Lola Evans
22 Nov 2019, 07:24 GMT+10
NEW YORK, New York - Global stock markets continued their retreat on Thursday.
There was little enthusiasm for discussion on the U.S.-China trade negotiations, given the many conflicting statements out of the White House in recent days, weeks and months.
"The fulcrum of this optimism see-saw is the prospects for the phase 1 trade agreement. Investors are pulling petals from a daisy saying, 'it'll happen this year, it won't,'" Sam Stovall, chief investment strategist at CFRA Research in New York told Reuters on Thursday.
"They are basically saying we've pushed this as far as we can. Valuations appear stretched at 18.5 times forward earnings compared with the 20-year average forward P/E Of 16.5," he said.
At the close of trading Thursday, the Dow Jones industrials were down 54.80 points or 0.20% at 27,766.29.
The Nasdaq Composite shed 20.51 points or 0.24% to 8,506.21.
The Standard and Poor's 500 eased 4.92 points or 0.16% to 3,103.54.
The U.S. dollar was mostly steady. The euro and British pound eased a tad to 1.1060 and 1.2906 respectively. The Japanese yen was unchanged at 108.58. The Swiss franc eased a fraction to 0.9931. The Canadian dollar advanced a few points to 1.3285.
The Australian dollar drifted down to 0.6787. The New Zealand dollar sat on the fence, last quoted at 0.6404.

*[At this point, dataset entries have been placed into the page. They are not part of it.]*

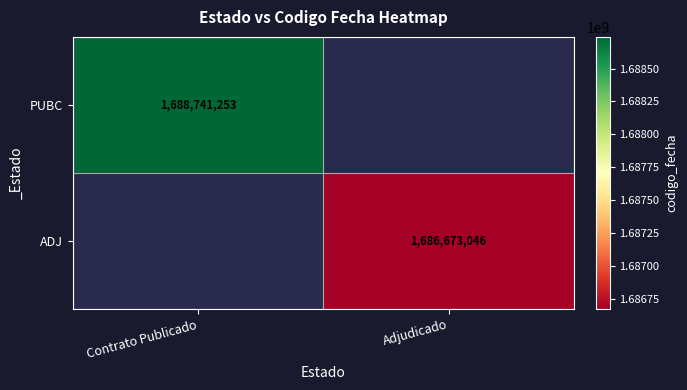

True or false: PUBC has a value of 1147935552.6 at Contrato Publicado.

False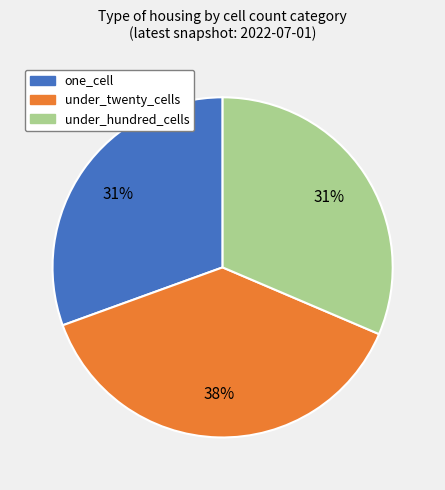

To the nearest percent, what is the average slice percentage?

33%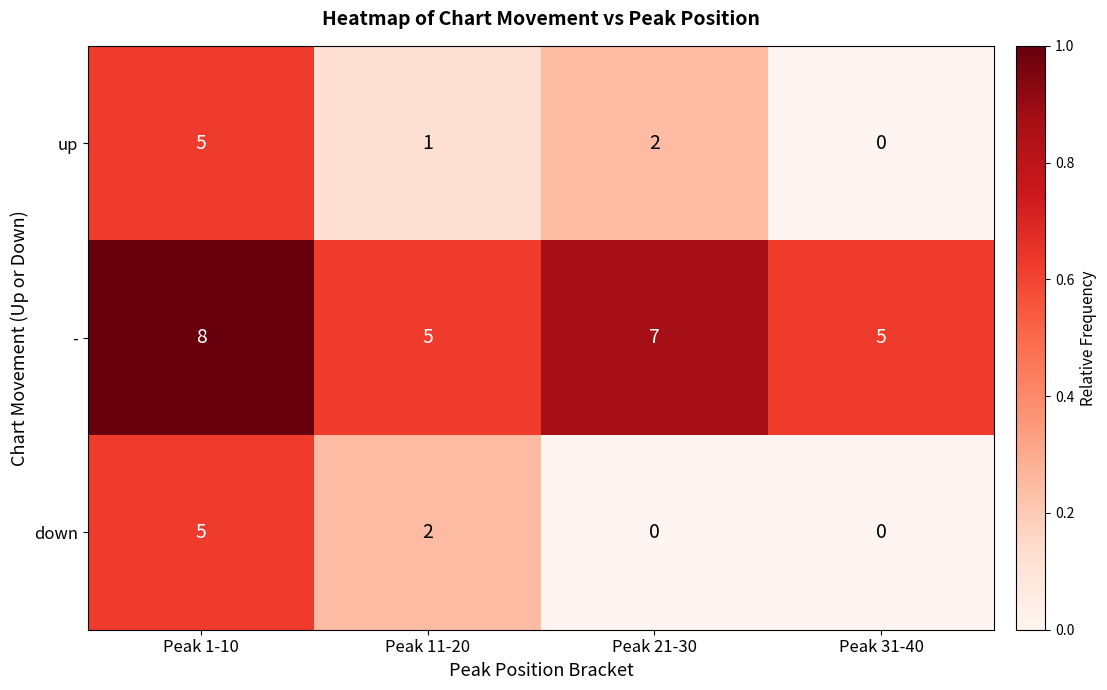

What is the difference between the maximum and second lowest values in the down series?

5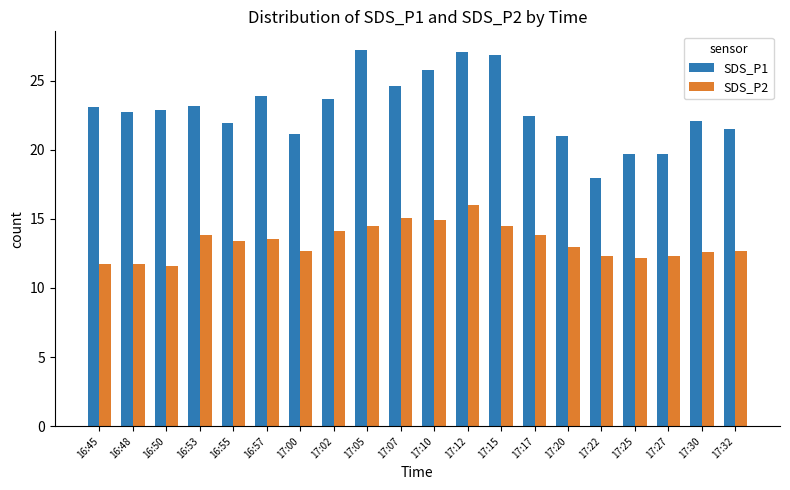

What is the difference between the SDS_P2 values at 17:15 and 17:10?

0.5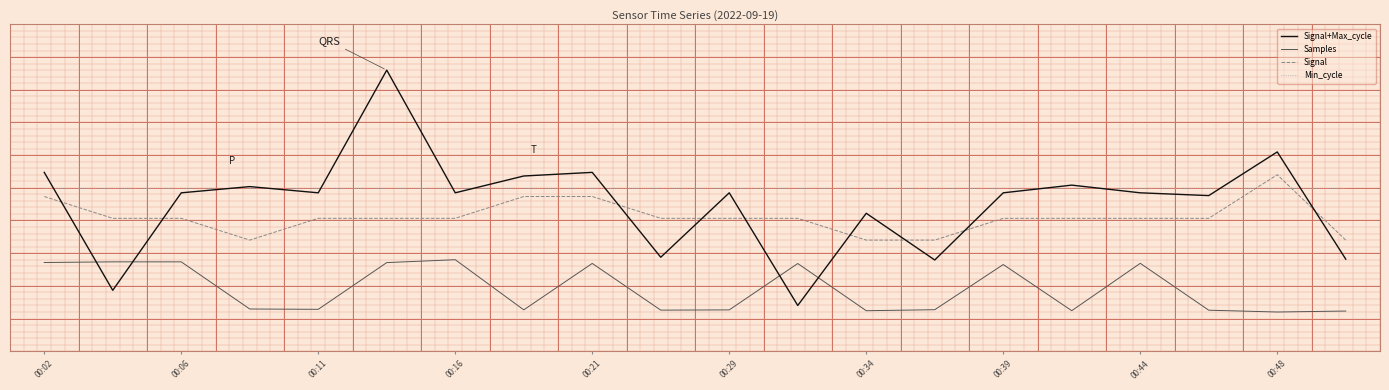

True or false: Signal has more than 1 points higher than both neighbors.

False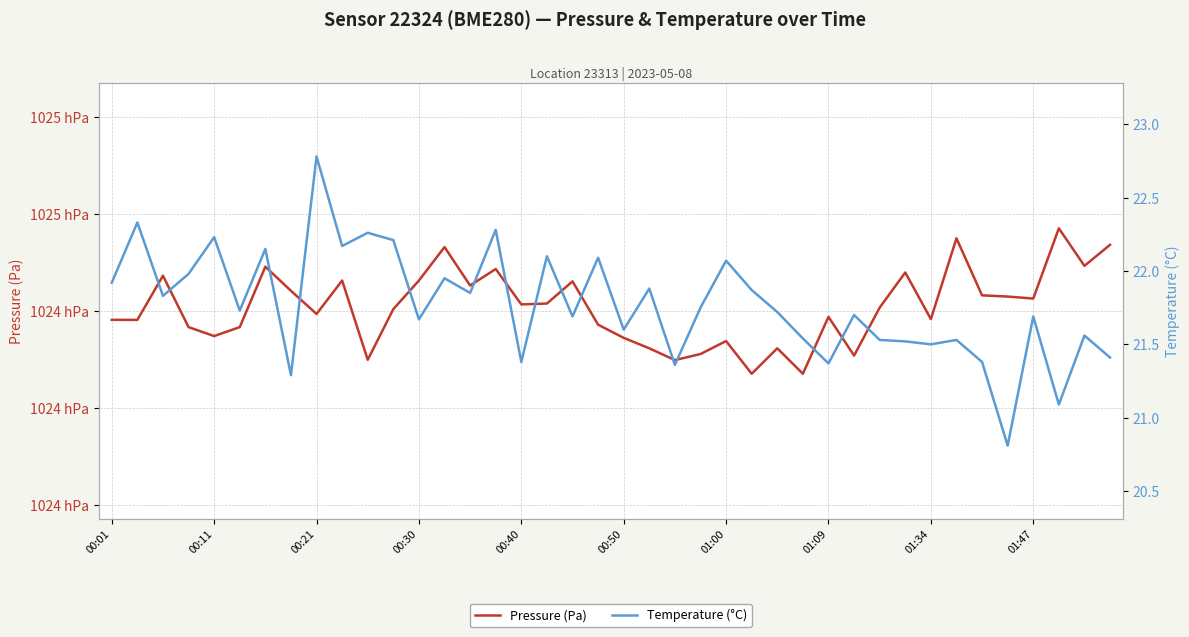

True or false: Pressure (Pa) and Temperature (°C) intersect in this chart.

False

On overseas markets the FTSE 100 in London fell 0.33%. The German Dax declined 0.16%, while in Paris, the CAC 40 dropped 0.22%.
On Asian markets, in Japan the Nikkei 225 fell 109.99 points or 0.48% to 23,035.58.
The Australian All Ords was off 50.60 points or 0.74% at 6,777.70.
China's Shanghai Composite was solidly in the red but trimmed losses towards the close. The key index ended down 7.42 points or 0.25% at 2,903.64.
The Hang Seng in Hong Kong continued its recent rout, giving up 422.73 points or 1.57% to 26,466.88.